The soaring demand comes after an already strong year for physical metal buying, particular in western nations. Demand for bars and coins hit 1,124 tons in 2021, according to the World Gold Council, the highest in almost a decade. That helped support prices at a time when institutional investors weren’t dipping in as much.

The current clamor for physical gold is causing already high premiums on retail investors’ favorite versions of the metal to extend gains, a sign of their scarcity. To get their hands on a one-ounce bar, buyers may need to cough up as much as $100 over the spot price.

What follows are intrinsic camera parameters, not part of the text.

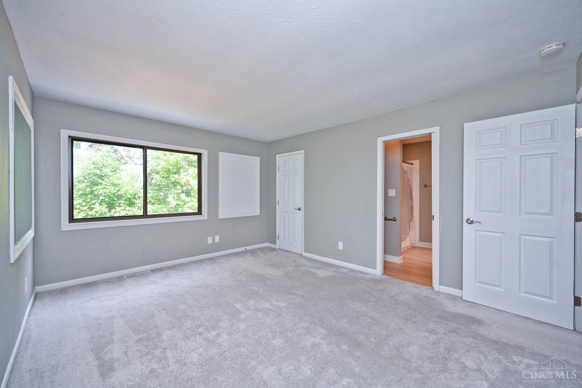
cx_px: 291
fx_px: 226
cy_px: 194
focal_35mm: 14
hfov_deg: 104.3
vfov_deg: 81.2
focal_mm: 14
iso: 200
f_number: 4.5
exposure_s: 1/80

Premiums are up about 25% at physical bullion brokerage Goldcore and are expected to rise further, according to its chief executive officer, Stephen Flood. In his view, the main driver is concern about the financial sanctions on Russia, which have “politicized and weaponized” the payments system.

“It’s the ultimate backup plan to have the metal within reach,” Flood said. “Everyone and their mum is looking at precious metals now.”

But it’s not a one-way street. Many are bringing their bars, coins and jewelry back to the dealers to cash in on prices that haven’t been this high since the summer of 2020. Back then, there was a spike in activity as lockdowns eased and people flocked to gold stores to trade in the haven.

Still, there are more gold buyers than sellers now, according to Ash Kundra, who runs J Blundell & Sons in London’s historic Hatton Garden jewelry quarter. He attributes it to the far more fearful environment among retail investors.

“I’m buying about 60% of what I was in 2020,” he said. “Now, I’m selling more.”